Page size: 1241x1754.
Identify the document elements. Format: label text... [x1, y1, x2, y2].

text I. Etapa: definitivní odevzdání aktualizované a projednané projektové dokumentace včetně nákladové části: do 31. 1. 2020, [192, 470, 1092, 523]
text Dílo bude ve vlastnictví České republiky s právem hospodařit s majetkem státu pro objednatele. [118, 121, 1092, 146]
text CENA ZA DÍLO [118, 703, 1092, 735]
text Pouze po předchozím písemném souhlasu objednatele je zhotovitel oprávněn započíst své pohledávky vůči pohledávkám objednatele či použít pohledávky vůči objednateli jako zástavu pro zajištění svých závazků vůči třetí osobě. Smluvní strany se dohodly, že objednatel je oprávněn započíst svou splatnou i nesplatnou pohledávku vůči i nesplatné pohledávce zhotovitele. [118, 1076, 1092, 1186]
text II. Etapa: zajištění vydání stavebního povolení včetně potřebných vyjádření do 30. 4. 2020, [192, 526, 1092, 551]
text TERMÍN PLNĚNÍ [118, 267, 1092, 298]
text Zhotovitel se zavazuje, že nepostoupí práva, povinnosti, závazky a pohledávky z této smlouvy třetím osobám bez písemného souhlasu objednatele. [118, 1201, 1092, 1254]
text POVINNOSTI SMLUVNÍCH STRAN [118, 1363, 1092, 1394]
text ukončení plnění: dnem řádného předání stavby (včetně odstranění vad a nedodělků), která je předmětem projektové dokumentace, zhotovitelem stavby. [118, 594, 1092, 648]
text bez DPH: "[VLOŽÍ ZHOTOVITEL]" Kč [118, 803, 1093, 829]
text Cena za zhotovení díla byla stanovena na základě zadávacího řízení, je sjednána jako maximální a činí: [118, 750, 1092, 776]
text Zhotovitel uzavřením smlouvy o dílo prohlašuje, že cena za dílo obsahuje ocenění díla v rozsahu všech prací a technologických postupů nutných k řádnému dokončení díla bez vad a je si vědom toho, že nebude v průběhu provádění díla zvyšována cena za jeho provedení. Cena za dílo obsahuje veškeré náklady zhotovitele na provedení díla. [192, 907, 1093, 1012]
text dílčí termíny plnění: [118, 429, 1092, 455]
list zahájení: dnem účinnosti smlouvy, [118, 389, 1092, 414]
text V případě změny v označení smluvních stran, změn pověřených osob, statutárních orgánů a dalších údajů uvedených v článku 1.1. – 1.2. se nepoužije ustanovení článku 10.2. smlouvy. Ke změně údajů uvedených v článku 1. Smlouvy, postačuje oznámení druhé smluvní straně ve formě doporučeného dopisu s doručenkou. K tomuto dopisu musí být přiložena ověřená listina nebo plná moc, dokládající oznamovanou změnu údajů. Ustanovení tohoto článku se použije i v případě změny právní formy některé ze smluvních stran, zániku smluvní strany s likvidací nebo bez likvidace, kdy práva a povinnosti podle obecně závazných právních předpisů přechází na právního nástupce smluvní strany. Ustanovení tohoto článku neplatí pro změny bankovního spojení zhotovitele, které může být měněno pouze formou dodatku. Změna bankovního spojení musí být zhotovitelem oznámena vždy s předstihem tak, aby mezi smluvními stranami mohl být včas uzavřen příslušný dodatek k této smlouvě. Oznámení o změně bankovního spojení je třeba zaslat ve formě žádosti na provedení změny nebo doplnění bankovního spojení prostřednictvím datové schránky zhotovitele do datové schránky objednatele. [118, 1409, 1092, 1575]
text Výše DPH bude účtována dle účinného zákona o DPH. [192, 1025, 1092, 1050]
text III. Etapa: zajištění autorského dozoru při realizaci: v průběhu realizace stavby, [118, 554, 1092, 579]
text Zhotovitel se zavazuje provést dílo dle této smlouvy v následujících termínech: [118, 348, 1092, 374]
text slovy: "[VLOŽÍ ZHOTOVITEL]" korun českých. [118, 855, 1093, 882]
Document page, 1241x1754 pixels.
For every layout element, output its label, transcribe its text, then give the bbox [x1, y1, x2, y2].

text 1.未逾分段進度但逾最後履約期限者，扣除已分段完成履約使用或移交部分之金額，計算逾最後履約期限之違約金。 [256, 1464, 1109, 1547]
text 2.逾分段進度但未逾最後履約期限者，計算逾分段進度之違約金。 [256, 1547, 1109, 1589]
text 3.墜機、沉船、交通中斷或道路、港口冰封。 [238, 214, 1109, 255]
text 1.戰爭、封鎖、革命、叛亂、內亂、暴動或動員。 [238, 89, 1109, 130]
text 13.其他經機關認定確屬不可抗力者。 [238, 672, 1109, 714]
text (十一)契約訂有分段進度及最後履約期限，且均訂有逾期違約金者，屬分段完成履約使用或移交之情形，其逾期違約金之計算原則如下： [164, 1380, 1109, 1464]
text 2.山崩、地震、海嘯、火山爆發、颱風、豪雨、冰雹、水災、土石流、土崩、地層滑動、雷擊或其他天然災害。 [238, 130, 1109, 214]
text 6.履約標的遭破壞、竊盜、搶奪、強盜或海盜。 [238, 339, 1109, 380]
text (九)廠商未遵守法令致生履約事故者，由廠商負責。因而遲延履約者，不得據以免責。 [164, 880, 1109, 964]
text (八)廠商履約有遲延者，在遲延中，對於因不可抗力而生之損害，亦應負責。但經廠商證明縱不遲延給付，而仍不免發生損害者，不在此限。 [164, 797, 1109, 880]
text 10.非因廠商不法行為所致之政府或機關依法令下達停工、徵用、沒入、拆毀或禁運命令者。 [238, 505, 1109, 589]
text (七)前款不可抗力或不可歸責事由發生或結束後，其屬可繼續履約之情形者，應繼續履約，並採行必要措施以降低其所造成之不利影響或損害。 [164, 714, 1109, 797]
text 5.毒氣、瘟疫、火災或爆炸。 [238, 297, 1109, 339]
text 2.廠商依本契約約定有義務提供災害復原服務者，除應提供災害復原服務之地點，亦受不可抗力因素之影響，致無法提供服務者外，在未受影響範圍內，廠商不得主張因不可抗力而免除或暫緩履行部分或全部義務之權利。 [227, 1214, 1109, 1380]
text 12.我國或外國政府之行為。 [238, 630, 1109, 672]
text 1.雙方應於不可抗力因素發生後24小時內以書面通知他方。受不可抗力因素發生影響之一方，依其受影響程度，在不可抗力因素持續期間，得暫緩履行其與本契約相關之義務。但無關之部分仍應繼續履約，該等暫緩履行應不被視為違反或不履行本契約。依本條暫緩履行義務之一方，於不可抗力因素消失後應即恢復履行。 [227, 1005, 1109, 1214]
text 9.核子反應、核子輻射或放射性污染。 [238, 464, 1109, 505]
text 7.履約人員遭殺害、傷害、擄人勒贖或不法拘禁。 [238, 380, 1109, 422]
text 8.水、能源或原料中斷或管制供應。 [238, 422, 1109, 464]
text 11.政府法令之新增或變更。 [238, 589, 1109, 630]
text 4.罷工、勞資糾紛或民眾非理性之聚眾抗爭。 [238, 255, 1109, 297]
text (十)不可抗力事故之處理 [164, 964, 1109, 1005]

============

Problem to work on
Please return all of the records exactly as they appear.

Written response
Page size: 1241x1754.
Identify the document elements. Format: label text... [x1, y1, x2, y2].

text I. Etapa: definitivní odevzdání aktualizované a projednané projektové dokumentace včetně nákladové části: do 31. 1. 2020, [192, 470, 1092, 523]
text Dílo bude ve vlastnictví České republiky s právem hospodařit s majetkem státu pro objednatele. [118, 121, 1092, 146]
text CENA ZA DÍLO [118, 703, 1092, 735]
text Pouze po předchozím písemném souhlasu objednatele je zhotovitel oprávněn započíst své pohledávky vůči pohledávkám objednatele či použít pohledávky vůči objednateli jako zástavu pro zajištění svých závazků vůči třetí osobě. Smluvní strany se dohodly, že objednatel je oprávněn započíst svou splatnou i nesplatnou pohledávku vůči i nesplatné pohledávce zhotovitele. [118, 1076, 1092, 1186]
text II. Etapa: zajištění vydání stavebního povolení včetně potřebných vyjádření do 30. 4. 2020, [192, 526, 1092, 551]
text TERMÍN PLNĚNÍ [118, 267, 1092, 298]
text Zhotovitel se zavazuje, že nepostoupí práva, povinnosti, závazky a pohledávky z této smlouvy třetím osobám bez písemného souhlasu objednatele. [118, 1201, 1092, 1254]
text POVINNOSTI SMLUVNÍCH STRAN [118, 1363, 1092, 1394]
text ukončení plnění: dnem řádného předání stavby (včetně odstranění vad a nedodělků), která je předmětem projektové dokumentace, zhotovitelem stavby. [118, 594, 1092, 648]
text bez DPH: "[VLOŽÍ ZHOTOVITEL]" Kč [118, 803, 1093, 829]
text Cena za zhotovení díla byla stanovena na základě zadávacího řízení, je sjednána jako maximální a činí: [118, 750, 1092, 776]
text Zhotovitel uzavřením smlouvy o dílo prohlašuje, že cena za dílo obsahuje ocenění díla v rozsahu všech prací a technologických postupů nutných k řádnému dokončení díla bez vad a je si vědom toho, že nebude v průběhu provádění díla zvyšována cena za jeho provedení. Cena za dílo obsahuje veškeré náklady zhotovitele na provedení díla. [192, 907, 1093, 1012]
text dílčí termíny plnění: [118, 429, 1092, 455]
list zahájení: dnem účinnosti smlouvy, [118, 389, 1092, 414]
text V případě změny v označení smluvních stran, změn pověřených osob, statutárních orgánů a dalších údajů uvedených v článku 1.1. – 1.2. se nepoužije ustanovení článku 10.2. smlouvy. Ke změně údajů uvedených v článku 1. Smlouvy, postačuje oznámení druhé smluvní straně ve formě doporučeného dopisu s doručenkou. K tomuto dopisu musí být přiložena ověřená listina nebo plná moc, dokládající oznamovanou změnu údajů. Ustanovení tohoto článku se použije i v případě změny právní formy některé ze smluvních stran, zániku smluvní strany s likvidací nebo bez likvidace, kdy práva a povinnosti podle obecně závazných právních předpisů přechází na právního nástupce smluvní strany. Ustanovení tohoto článku neplatí pro změny bankovního spojení zhotovitele, které může být měněno pouze formou dodatku. Změna bankovního spojení musí být zhotovitelem oznámena vždy s předstihem tak, aby mezi smluvními stranami mohl být včas uzavřen příslušný dodatek k této smlouvě. Oznámení o změně bankovního spojení je třeba zaslat ve formě žádosti na provedení změny nebo doplnění bankovního spojení prostřednictvím datové schránky zhotovitele do datové schránky objednatele. [118, 1409, 1092, 1575]
text Výše DPH bude účtována dle účinného zákona o DPH. [192, 1025, 1092, 1050]
text III. Etapa: zajištění autorského dozoru při realizaci: v průběhu realizace stavby, [118, 554, 1092, 579]
text Zhotovitel se zavazuje provést dílo dle této smlouvy v následujících termínech: [118, 348, 1092, 374]
text slovy: "[VLOŽÍ ZHOTOVITEL]" korun českých. [118, 855, 1093, 882]
Document page, 1241x1754 pixels.
For every layout element, output its label, transcribe its text, then give the bbox [x1, y1, x2, y2].

text 1.未逾分段進度但逾最後履約期限者，扣除已分段完成履約使用或移交部分之金額，計算逾最後履約期限之違約金。 [256, 1464, 1109, 1547]
text 2.逾分段進度但未逾最後履約期限者，計算逾分段進度之違約金。 [256, 1547, 1109, 1589]
text 3.墜機、沉船、交通中斷或道路、港口冰封。 [238, 214, 1109, 255]
text 1.戰爭、封鎖、革命、叛亂、內亂、暴動或動員。 [238, 89, 1109, 130]
text 13.其他經機關認定確屬不可抗力者。 [238, 672, 1109, 714]
text (十一)契約訂有分段進度及最後履約期限，且均訂有逾期違約金者，屬分段完成履約使用或移交之情形，其逾期違約金之計算原則如下： [164, 1380, 1109, 1464]
text 2.山崩、地震、海嘯、火山爆發、颱風、豪雨、冰雹、水災、土石流、土崩、地層滑動、雷擊或其他天然災害。 [238, 130, 1109, 214]
text 6.履約標的遭破壞、竊盜、搶奪、強盜或海盜。 [238, 339, 1109, 380]
text (九)廠商未遵守法令致生履約事故者，由廠商負責。因而遲延履約者，不得據以免責。 [164, 880, 1109, 964]
text (八)廠商履約有遲延者，在遲延中，對於因不可抗力而生之損害，亦應負責。但經廠商證明縱不遲延給付，而仍不免發生損害者，不在此限。 [164, 797, 1109, 880]
text 10.非因廠商不法行為所致之政府或機關依法令下達停工、徵用、沒入、拆毀或禁運命令者。 [238, 505, 1109, 589]
text (七)前款不可抗力或不可歸責事由發生或結束後，其屬可繼續履約之情形者，應繼續履約，並採行必要措施以降低其所造成之不利影響或損害。 [164, 714, 1109, 797]
text 5.毒氣、瘟疫、火災或爆炸。 [238, 297, 1109, 339]
text 2.廠商依本契約約定有義務提供災害復原服務者，除應提供災害復原服務之地點，亦受不可抗力因素之影響，致無法提供服務者外，在未受影響範圍內，廠商不得主張因不可抗力而免除或暫緩履行部分或全部義務之權利。 [227, 1214, 1109, 1380]
text 12.我國或外國政府之行為。 [238, 630, 1109, 672]
text 1.雙方應於不可抗力因素發生後24小時內以書面通知他方。受不可抗力因素發生影響之一方，依其受影響程度，在不可抗力因素持續期間，得暫緩履行其與本契約相關之義務。但無關之部分仍應繼續履約，該等暫緩履行應不被視為違反或不履行本契約。依本條暫緩履行義務之一方，於不可抗力因素消失後應即恢復履行。 [227, 1005, 1109, 1214]
text 9.核子反應、核子輻射或放射性污染。 [238, 464, 1109, 505]
text 7.履約人員遭殺害、傷害、擄人勒贖或不法拘禁。 [238, 380, 1109, 422]
text 8.水、能源或原料中斷或管制供應。 [238, 422, 1109, 464]
text 11.政府法令之新增或變更。 [238, 589, 1109, 630]
text 4.罷工、勞資糾紛或民眾非理性之聚眾抗爭。 [238, 255, 1109, 297]
text (十)不可抗力事故之處理 [164, 964, 1109, 1005]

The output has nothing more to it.